DTI study measures the integrity of the white matter fibers via diffusion of water molecules [25]. If some axons are damaged and myelin sheath has diminished, the inter-axonal water volume increases. Therefore, DTI can detect injured axons and destroyed myelin even in mild TBI by measuring the integrity of white matter fibers; such axonal injury was observed months after the brain injury [16]. This is a new advancement in the detection of neuronal injury over the traditional MRI scan, which is not able to “see” such minor brain damage. In addition to being able to detect minor, yet important changes in white matter shortly after the brain injury, DTI allows the detection of long-term axonal injuries. For example, Bendlin and colleagues [26] described long-term impairments of white matter, as seen in DTI studies, 1 year after the injury. Her group detected specific axonal injury via fractional anisotropy and mean diffusivity reduction that was much greater than normal white matter changes expected in age-matched peers.

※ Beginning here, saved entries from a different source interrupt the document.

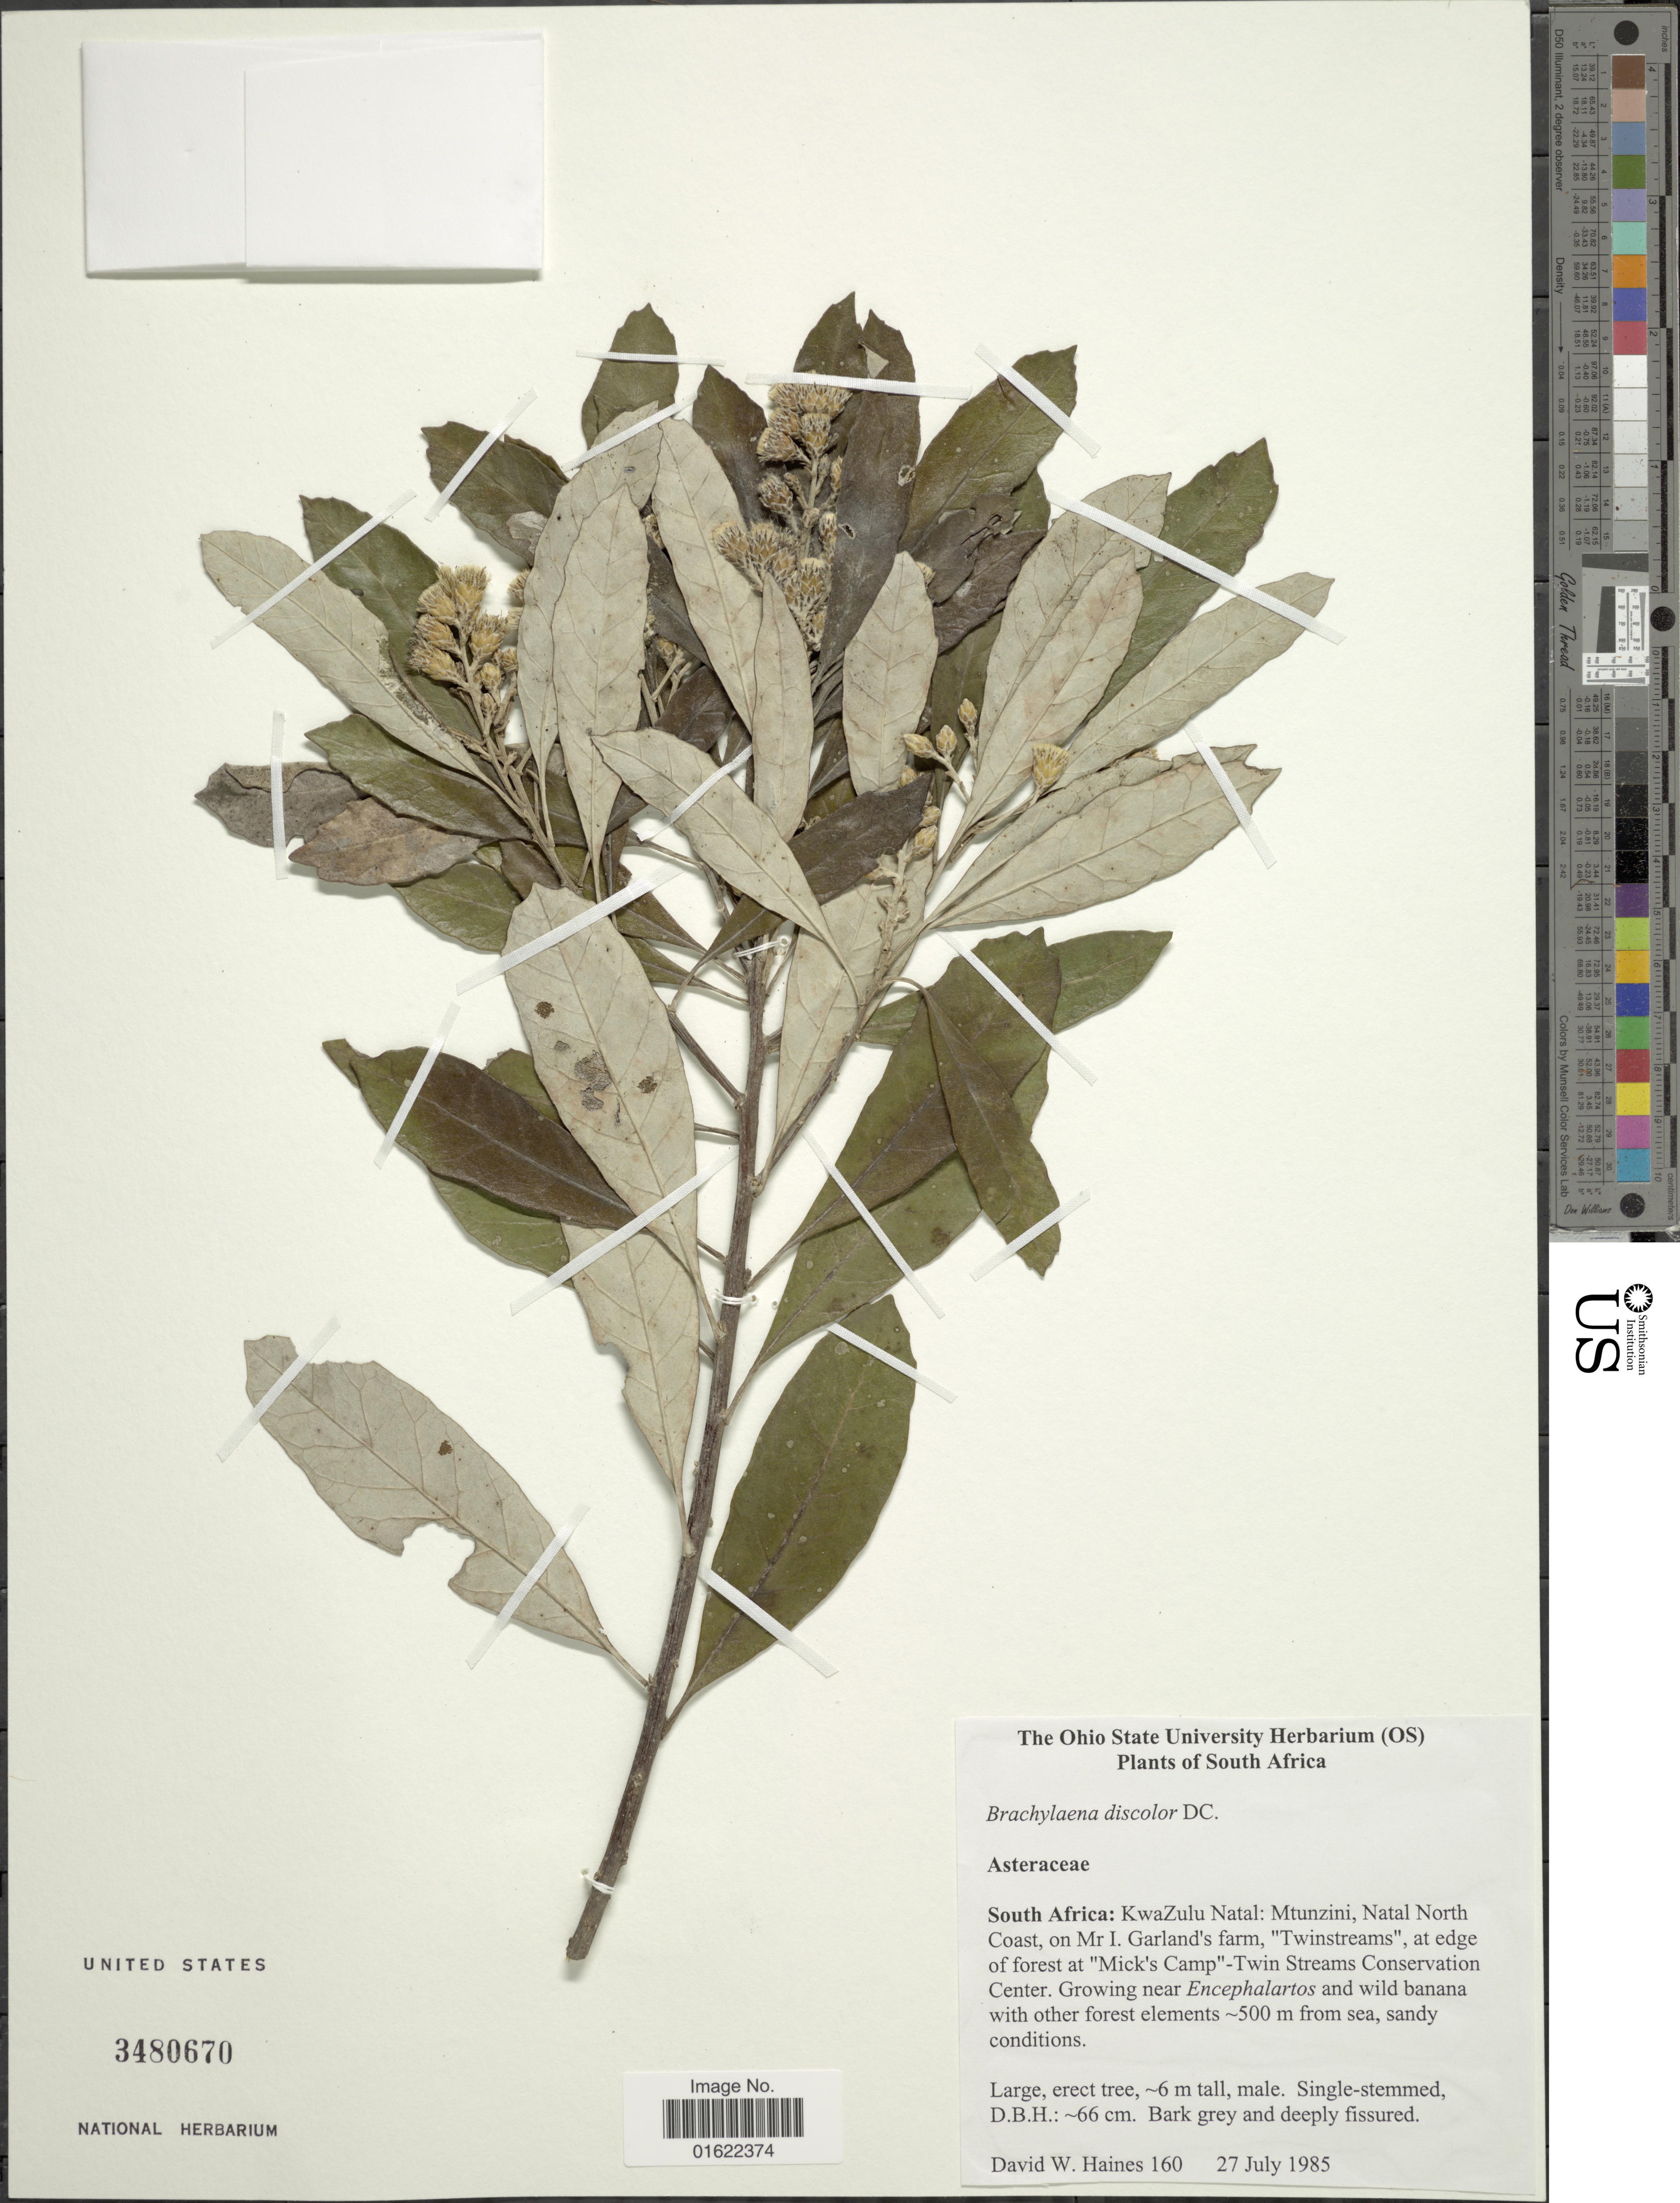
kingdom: Plantae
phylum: Tracheophyta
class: Magnoliopsida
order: Asterales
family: Asteraceae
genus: Brachylaena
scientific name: Brachylaena discolor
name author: DC.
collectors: D. Haines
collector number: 160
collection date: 1985-07-27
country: South Africa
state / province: KwaZulu-Natal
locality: Mtunzini, Natal North Coast, on Mr I. Garland's farm, "Twinstreams", at edge of forest at "Mick's Camp"-Twin Streams Conservation Center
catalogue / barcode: US 3480670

Thus, DTI technique allows us to detect some structural abnormalities in concussed individuals that were not visible on traditional neuroimaging studies, but those abnormalities remained for months or more post TBI. While these structural abnormalities might be minor, they are not inconsequential and do contribute to significant functional impairment that disturbs a brain injured person’s ability to complete daily chores, learn new information, and effectively interact with and adapt to his environment. In the recent years, such functional dysfunction, which is traditionally measured by neuropsychological tests, was found to correlate with structural abnormalities, as detected by DTI, further supporting the idea that even a mild brain injury may produce long-term cognitive functional impairments in some individuals.